The various Mars Rovers have recorded amazing footage and the Destination Mars exhibit uses this to great effect to show what it’s like to be on the red planet. Look down and you can see the red earth, including cracks in the surface that scientists say were probably formed by water evaporating. You can look into the distance and see the mountains and hills, or watch the Curiosity rover drill into the rock to analyse samples.

It’s just the beginning of what is possible with such headsets. One of the other applications is helping the scientists at Nasa’s Jet Propulsion Laboratory navigate the surface of Mars – by displaying the surface in 3D so they can see the bumps in the surface and make sure they don’t crash into anything or get stuck.

Arguably the most interesting way devices like HoloLens can help is teaching medical students what the human body looks like in 3D. Until now, anatomy has been studied in two dimensions as flat images in a book or website. But depicting them in the visual world of HoloLens is not only much more informative but quite ground-breaking, as has been down with Case Western Reserve University in Cleveland, Ohio.

“I really think this could impact almost everything that we teach people,” said Dr Mark Griswold, professor of radiology at CWRU. “With HoloLens you can see the muscles on top of the skeleton all at the same time. You can bring them in and out and exactly understand where things sit.”

Personally I’d like my doctor to visualise these things much better.

I’ve always thought one of the best application for AR goggles is for technicians doing maintenance of complicated machinery such as air conditioners or lifts – where someone can reference an overlay of the device they are fixing that shows what parts fit where and how to repair or upgrade them.

A good elevator technician would need to know every machine their company sells, or schlep a large, heavy manual with them if they don’t. But with something like a HoloLens, they could use an intelligent overlay to help them. The possibilities for these skilled technicians being augmented by a smart system are endless.

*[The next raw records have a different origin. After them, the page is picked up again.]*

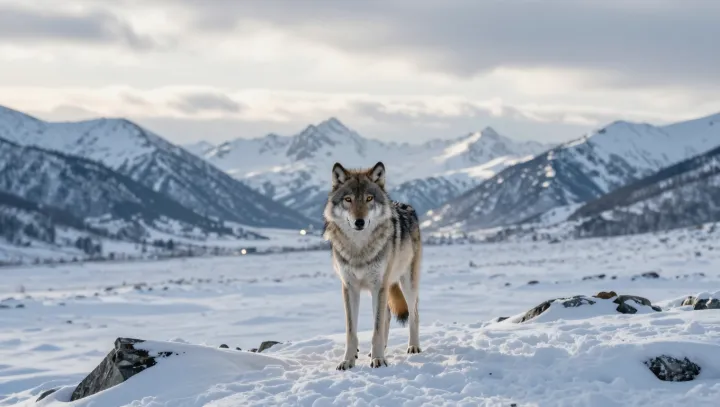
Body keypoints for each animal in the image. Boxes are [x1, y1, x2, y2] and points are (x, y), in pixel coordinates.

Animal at [323, 161, 422, 370]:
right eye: (348, 199)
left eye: (369, 198)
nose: (359, 222)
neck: (360, 249)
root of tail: (405, 205)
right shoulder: (350, 287)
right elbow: (351, 331)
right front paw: (348, 360)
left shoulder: (379, 286)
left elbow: (376, 329)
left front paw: (378, 360)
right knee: (387, 316)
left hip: (407, 284)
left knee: (414, 313)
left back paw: (413, 347)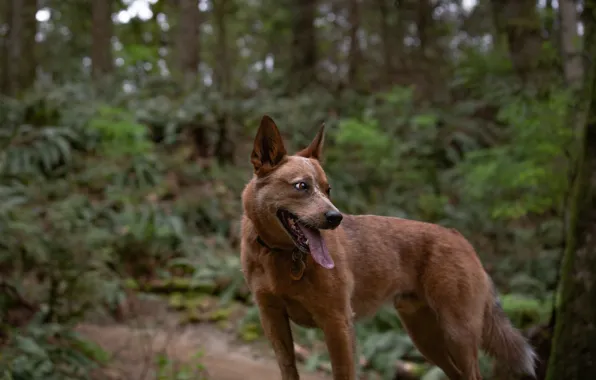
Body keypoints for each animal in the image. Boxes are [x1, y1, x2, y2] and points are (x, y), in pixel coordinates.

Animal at [240, 116, 536, 380]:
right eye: (301, 186)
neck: (280, 256)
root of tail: (460, 238)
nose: (336, 218)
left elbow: (344, 374)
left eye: (327, 189)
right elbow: (288, 370)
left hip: (457, 333)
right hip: (425, 336)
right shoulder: (272, 318)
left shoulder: (338, 323)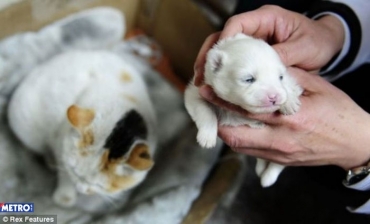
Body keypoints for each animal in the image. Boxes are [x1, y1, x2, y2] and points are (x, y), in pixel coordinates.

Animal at [185, 33, 304, 187]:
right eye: (249, 79)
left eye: (280, 77)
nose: (274, 97)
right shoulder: (196, 91)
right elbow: (204, 110)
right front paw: (207, 137)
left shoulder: (291, 81)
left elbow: (290, 86)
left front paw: (289, 102)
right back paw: (261, 170)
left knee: (278, 163)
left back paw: (267, 177)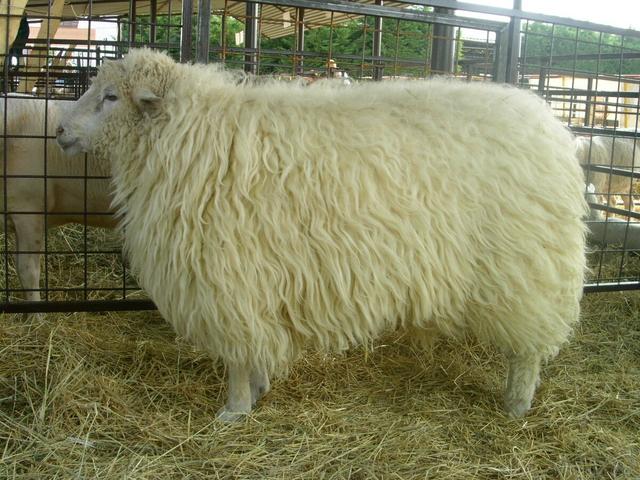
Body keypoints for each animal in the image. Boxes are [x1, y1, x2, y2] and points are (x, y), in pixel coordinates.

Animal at [56, 49, 587, 421]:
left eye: (110, 97)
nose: (59, 131)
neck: (186, 136)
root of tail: (550, 124)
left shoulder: (225, 277)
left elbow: (236, 353)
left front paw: (234, 409)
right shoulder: (250, 279)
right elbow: (254, 345)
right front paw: (259, 388)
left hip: (526, 267)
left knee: (529, 348)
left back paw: (517, 402)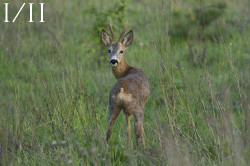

The most impressive thing about HoloLens – for a geek – is that it is a fully functioning Windows 10 computer – in what is essentially an oversized set of snow goggles with a band that fastens around your neck. That’s a computer that’s powerful enough to display mixed reality – other VR systems require a powerful, high-end computer – into a device that’s light and comfortable to wear on your head. Imagine what the next iteration will be able to do.

As Tim O’Brien, general manager for global communications at Microsoft told me, “HoloLens is pretty revolutionary”. Indeed it is.